### Excerto selecionado
□ □ □ □

21. Se existiu um comportamento culposo por parte da Recorrente (o que não se compreende por se tratar da junção de documentos que já não tinha obrigação de guardar), existiu o mesmo comportamento culposo por parte da Recorrida, face a tudo quanto se explicitou!”

Após convite, a ré completou as suas conclusões, nos seguintes termos:

“Assim, e no que concerne ao conceito de "inversão do ónus da prova", a Recorrente considera que a Relação de Lisboa fez uma incorrecta interpretação/aplicação dos artigos 342º, nº 1 e 344º nº 2 do Código Civil.”

A autora contra-alegou invocando, por um lado, a impossibilidade legal do recurso por não haver valor da sucumbência e, por outro, a sua improcedência.

□ □ □ □

### Registos fornecidos
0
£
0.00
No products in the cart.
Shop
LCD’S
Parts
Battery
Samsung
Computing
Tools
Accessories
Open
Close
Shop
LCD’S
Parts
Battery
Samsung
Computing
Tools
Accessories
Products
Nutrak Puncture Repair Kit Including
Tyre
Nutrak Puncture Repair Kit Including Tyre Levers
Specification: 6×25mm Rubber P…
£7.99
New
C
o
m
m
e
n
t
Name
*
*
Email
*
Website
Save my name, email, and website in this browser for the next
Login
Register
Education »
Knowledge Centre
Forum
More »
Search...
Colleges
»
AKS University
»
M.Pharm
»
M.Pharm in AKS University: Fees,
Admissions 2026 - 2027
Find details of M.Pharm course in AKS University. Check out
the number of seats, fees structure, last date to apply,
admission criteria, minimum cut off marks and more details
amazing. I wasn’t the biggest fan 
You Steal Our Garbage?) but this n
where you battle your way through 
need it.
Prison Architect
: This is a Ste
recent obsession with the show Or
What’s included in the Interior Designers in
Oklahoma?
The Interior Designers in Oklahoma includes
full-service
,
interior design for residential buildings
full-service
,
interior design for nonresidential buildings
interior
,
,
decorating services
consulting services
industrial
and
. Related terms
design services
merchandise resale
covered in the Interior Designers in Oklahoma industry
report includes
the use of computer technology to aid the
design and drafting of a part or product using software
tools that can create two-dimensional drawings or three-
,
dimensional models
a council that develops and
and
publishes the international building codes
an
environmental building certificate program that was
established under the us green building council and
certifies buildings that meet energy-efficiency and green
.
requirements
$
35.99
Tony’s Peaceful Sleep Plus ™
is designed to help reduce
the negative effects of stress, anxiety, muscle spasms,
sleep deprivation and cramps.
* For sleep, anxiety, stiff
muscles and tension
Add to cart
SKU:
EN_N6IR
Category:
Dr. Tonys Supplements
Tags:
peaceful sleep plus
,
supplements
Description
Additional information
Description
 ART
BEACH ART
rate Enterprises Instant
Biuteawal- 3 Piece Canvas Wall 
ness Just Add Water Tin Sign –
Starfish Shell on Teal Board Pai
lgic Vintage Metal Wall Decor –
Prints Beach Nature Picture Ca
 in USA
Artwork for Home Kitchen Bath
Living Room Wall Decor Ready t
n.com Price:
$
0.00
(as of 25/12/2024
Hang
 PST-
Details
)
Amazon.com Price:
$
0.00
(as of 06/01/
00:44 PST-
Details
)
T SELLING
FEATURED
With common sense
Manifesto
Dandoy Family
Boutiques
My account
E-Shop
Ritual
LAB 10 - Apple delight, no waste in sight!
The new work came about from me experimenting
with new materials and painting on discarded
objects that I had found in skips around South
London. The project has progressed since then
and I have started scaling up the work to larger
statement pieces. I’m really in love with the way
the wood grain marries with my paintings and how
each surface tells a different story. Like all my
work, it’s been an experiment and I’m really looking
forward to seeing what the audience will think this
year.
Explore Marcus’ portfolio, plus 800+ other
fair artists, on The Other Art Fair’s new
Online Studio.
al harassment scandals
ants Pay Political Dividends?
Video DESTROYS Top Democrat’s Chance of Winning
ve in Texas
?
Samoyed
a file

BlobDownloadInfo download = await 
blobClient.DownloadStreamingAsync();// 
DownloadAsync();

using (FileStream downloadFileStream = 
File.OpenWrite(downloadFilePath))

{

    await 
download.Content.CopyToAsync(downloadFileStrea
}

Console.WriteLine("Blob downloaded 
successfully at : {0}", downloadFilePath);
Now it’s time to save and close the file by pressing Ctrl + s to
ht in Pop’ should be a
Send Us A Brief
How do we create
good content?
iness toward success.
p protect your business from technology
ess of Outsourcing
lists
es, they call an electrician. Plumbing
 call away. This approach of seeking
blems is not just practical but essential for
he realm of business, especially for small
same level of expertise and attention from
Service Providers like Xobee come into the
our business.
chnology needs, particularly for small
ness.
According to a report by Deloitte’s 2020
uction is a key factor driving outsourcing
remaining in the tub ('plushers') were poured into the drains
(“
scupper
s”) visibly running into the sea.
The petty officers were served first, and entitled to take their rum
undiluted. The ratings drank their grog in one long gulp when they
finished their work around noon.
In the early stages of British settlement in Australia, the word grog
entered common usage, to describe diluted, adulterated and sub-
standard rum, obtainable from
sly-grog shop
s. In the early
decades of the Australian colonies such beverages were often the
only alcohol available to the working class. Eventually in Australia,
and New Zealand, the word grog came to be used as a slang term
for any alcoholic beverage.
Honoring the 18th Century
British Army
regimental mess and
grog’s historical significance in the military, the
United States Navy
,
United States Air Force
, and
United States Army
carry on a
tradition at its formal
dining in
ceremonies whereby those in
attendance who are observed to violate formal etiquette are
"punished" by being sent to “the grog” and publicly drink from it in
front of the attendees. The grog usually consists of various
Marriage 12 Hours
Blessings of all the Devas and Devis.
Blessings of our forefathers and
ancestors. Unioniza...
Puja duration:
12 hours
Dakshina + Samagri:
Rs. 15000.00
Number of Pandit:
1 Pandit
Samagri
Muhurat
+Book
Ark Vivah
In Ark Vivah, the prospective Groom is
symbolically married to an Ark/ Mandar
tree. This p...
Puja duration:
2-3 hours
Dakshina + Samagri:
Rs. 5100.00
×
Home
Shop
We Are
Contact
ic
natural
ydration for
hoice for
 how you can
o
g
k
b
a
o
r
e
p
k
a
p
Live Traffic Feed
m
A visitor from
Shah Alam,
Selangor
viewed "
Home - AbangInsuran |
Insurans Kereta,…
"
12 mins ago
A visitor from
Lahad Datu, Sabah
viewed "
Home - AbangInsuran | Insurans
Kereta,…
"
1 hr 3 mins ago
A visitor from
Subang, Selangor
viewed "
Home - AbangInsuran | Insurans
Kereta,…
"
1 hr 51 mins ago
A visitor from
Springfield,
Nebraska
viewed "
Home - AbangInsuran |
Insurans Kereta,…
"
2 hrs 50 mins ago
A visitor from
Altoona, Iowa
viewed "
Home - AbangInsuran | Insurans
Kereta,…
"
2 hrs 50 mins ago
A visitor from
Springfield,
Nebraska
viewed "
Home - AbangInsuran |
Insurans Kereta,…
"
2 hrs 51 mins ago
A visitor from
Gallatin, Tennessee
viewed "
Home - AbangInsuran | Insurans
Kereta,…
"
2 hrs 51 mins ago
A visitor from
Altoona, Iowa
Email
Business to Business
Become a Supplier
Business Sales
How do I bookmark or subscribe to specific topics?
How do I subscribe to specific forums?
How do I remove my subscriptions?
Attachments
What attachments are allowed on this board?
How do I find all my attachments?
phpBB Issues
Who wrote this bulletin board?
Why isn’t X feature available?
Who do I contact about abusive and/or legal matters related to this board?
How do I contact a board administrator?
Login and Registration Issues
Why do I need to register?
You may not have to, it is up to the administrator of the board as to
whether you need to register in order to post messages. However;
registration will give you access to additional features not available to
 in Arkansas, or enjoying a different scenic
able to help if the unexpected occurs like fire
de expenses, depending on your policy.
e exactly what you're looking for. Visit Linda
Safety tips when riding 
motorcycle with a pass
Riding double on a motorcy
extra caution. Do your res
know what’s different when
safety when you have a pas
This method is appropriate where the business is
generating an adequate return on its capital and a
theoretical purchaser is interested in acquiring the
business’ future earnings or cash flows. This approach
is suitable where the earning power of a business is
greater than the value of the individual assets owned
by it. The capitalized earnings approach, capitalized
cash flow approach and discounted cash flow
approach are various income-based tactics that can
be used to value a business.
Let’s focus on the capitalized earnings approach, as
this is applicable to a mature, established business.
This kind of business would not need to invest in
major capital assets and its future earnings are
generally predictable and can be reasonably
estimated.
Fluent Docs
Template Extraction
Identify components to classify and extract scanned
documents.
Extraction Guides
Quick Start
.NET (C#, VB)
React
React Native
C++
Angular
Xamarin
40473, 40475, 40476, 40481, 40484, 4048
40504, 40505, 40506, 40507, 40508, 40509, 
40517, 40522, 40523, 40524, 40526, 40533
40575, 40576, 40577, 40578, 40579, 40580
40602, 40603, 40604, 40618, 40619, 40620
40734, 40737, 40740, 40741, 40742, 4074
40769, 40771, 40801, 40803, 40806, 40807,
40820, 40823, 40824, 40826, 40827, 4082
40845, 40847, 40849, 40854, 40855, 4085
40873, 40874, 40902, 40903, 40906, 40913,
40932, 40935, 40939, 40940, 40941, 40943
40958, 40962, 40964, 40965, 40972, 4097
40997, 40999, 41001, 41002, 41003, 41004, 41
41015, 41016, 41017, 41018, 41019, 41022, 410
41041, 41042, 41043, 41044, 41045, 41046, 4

□ □ □ □

### Pedido A
Cite o trecho do excerto selecionado que começa em "A autora contra-alegou" e termina em "a sua improcedência.".
### Pedido B
Traduza para inglês a seguinte frase do excerto selecionado: "A autora contra-alegou invocando, por um lado, a impossibilidade legal do recurso por não haver valor da sucumbência e, por outro, a sua improcedência."

### Resposta ao exercício A
A autora contra-alegou invocando, por um lado, a impossibilidade legal do recurso por não haver valor da sucumbência e, por outro, a sua improcedência.

### Resposta ao exercício B
The plaintiff filed a reply, invoking, on the one hand, the legal inadmissibility of the appeal because there was no value of the loss incurred and, on the other, its lack of merit.